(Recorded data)
▬▬▬

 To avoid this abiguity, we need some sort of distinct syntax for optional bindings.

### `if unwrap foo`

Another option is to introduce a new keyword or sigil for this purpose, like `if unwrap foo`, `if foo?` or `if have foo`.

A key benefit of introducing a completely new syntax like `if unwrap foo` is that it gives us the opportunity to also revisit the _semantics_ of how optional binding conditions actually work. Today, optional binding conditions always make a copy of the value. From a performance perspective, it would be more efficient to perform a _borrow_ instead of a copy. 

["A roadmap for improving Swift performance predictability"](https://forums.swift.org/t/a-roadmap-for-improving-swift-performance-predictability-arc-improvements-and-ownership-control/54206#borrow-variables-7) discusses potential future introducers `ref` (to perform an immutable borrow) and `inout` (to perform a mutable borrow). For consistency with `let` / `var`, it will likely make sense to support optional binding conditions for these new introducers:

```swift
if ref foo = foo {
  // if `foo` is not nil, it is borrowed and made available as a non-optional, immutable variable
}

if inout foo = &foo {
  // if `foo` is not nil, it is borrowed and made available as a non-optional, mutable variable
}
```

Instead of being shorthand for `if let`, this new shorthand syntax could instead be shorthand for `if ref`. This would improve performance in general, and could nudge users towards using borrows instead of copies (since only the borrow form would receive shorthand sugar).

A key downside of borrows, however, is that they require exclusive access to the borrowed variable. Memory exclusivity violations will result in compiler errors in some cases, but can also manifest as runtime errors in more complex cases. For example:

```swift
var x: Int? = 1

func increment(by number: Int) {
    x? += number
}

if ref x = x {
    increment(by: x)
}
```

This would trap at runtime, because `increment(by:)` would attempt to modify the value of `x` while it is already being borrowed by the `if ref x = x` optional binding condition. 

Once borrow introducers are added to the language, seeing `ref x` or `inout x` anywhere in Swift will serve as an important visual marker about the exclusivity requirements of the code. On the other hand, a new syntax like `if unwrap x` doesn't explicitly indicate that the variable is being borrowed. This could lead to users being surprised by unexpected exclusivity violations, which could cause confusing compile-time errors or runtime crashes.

▬▬▬

◆ Work required
Using the entries above, copy out all lines that contain the string "made".

◆ Response area
  // if `foo` is not nil, it is borrowed and made available as a non-optional, immutable variable
  // if `foo` is not nil, it is borrowed and made available as a non-optional, mutable variable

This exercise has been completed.